На дорожке появились мистер Кавендиш и Нгози - оба высокие и широкоплечие, едва помещались между клумб. Став рядом со мной, хозяин принялся отчитывать работника за одни ему известные провинности, отрывая листья с засыхающего цветка и тыкая их Нгози в руки. Переступив через брошенную на дороге лопату, протиснувшись мимо двух мужчин, поймав на себе взгляд улыбающихся глаз-миндалин, я пошла дальше по дорожке, снова оставляя занятую делом парочку позади, и улыбаясь. Солнце заливало всю оранжерею, падая через застекленный потолок густыми косыми лучами. Высокие пальмы создавали красивые резкие тени, падающие на дорожку. В нитях лучей иногда кружились пылинки, сверкая и переливаясь в воздухе, пока не исчезали в тени.
- Мисс Ионеску! - послышался грозный призыв хозяина через несколько минут. - Вы заблудились? Мы уходим отсюда!
- Иду, сэр! - ответила я громко, разворачиваясь в обратную дорогу к выходу.

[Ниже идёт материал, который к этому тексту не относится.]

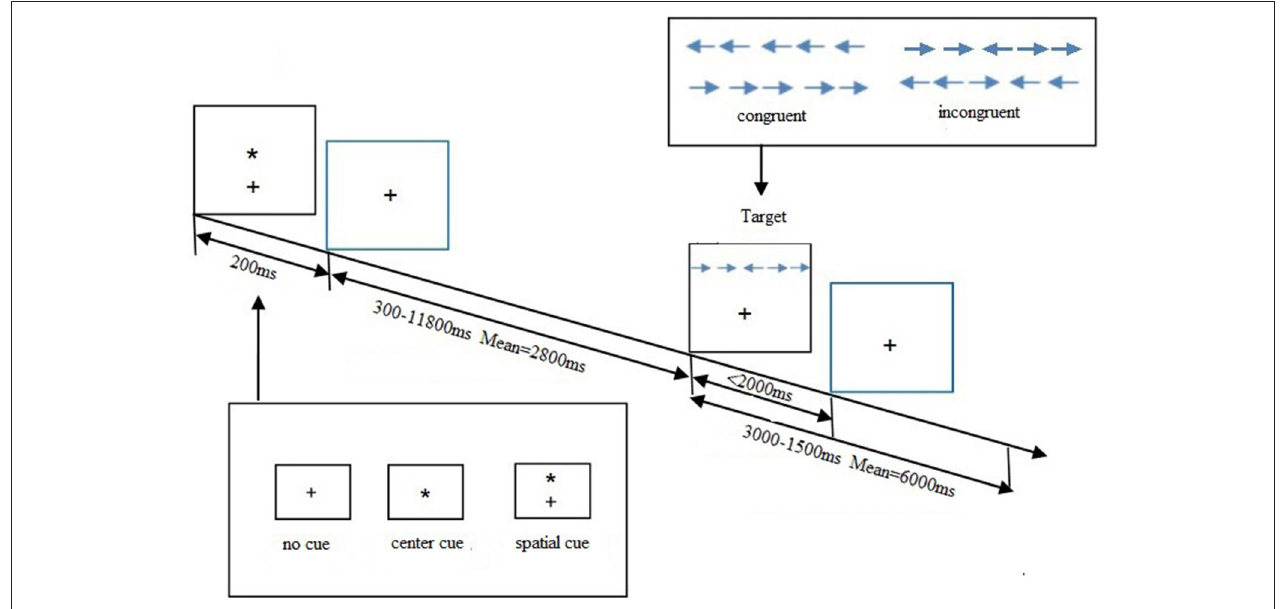
FIGURE 1 | Attention network test (ANT) schematic showing the time and different conditions for each trial. A trial starts via presenting one cue condition for 200ms. A variable delay period of 300–11,800ms elapses before one target condition is displayed. The target disappears after 2,000ms had elapsed or until they made a response. From the moment, the target appears the trial continues for a variable delay period of 3,000–15,000ms.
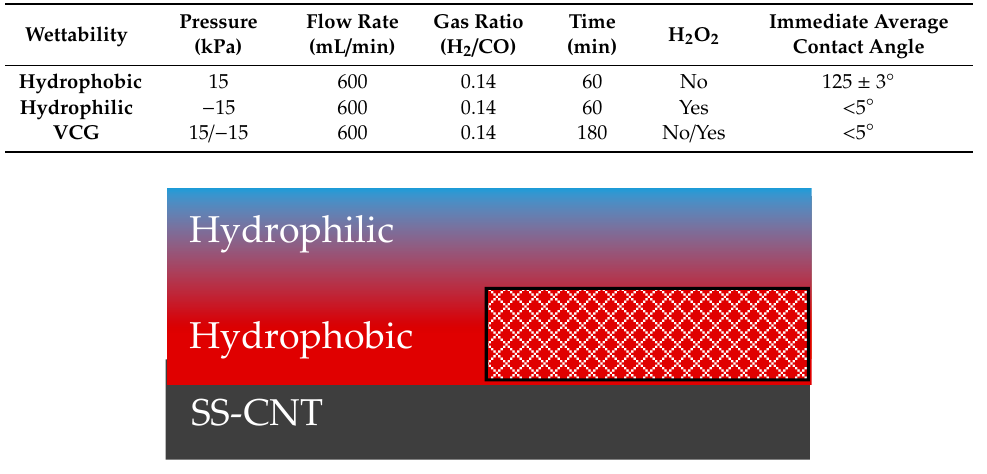
Figure 1. Schematic of the PICVD VCG (Photo-initiated chemical vapor deposition vertical chemical gradient) formed by a cross-linked hydrophobic layer beneath a hydrophilic coating.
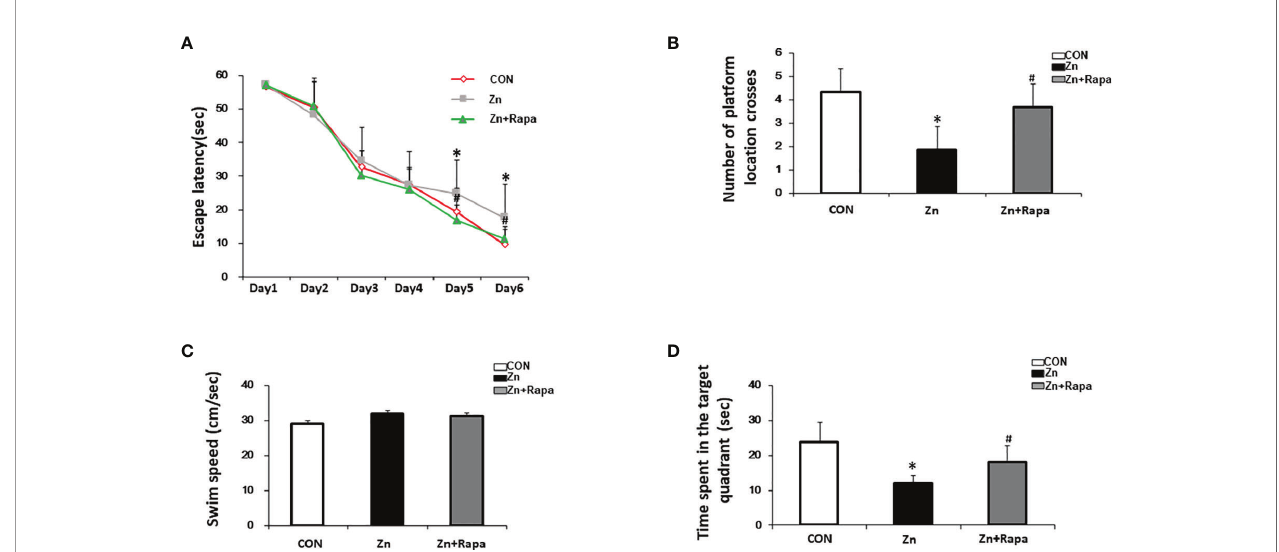
FIGURE 6 | The effect of rapamycin on the performance of the Morris water maze (MWM) in zinc-induced rats. (A) Escape latency of the rats in all three groups [control (red), zinc-injected (gray), zinc+rapamycin treatment (green)] in the MWM test of each training day. (B) Representative number of platform crossings on day 7. (C) Representative time spent in the target quadrant on day 7. (D) Swimming speed in the MWM on day 7. n = 6 rats per group, *p < 0.05 vs. control group; #p < 0.05 vs. rapamycin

У дверей стоял Нгози, мистер Кавендиш уже вышел на улицу.
- Это вам, мисс. - Нгози протянул мне букет из трех королевских протей.
- Что вы? - поначалу я запротестовала, отказываясь их принять.
- Возьмите, мисс. Они сорваны для вас и не должны умереть, не получив свою долю любви.
Глядя в подернутые дымкой глаза, я приняла букет и, поблагодарив, поторопилась догнать мистера Кавендиша, который ушел уже на добрых пятьдесят метров в глубь сада.
- Так вот, куда деваются мои цветы! - воскликнул мистер Кавендиш, остановившись, чтобы подождать меня. После визита в оранжерею он был заметно раздражен и его брови практически скрывали глаза, нависая над ними словно грозовые тучи. - Это вы сами сорвали, Анна?
- Нет, сэр. Это Нгози подарил мне. - честно призналась я.
- Какое право он имеет уродовать мои цветы? - вскипел хозяин, - Я сейчас же его уволю!
Он ринулся назад к оранжерее, но я остановила его одним словом:
- Нет!
- Что? - мистер Кавендиш резко остановился и удивленно посмотрел на меня, обернувшись. Под напором этих неумолимых глаз, мечущих молнии, я на секунду засомневалась в правильности своего решения. Но слово - не воробей…
- Нет, сэр. Если вы уволите Нгози, кто будет ухаживать за вашими цветами?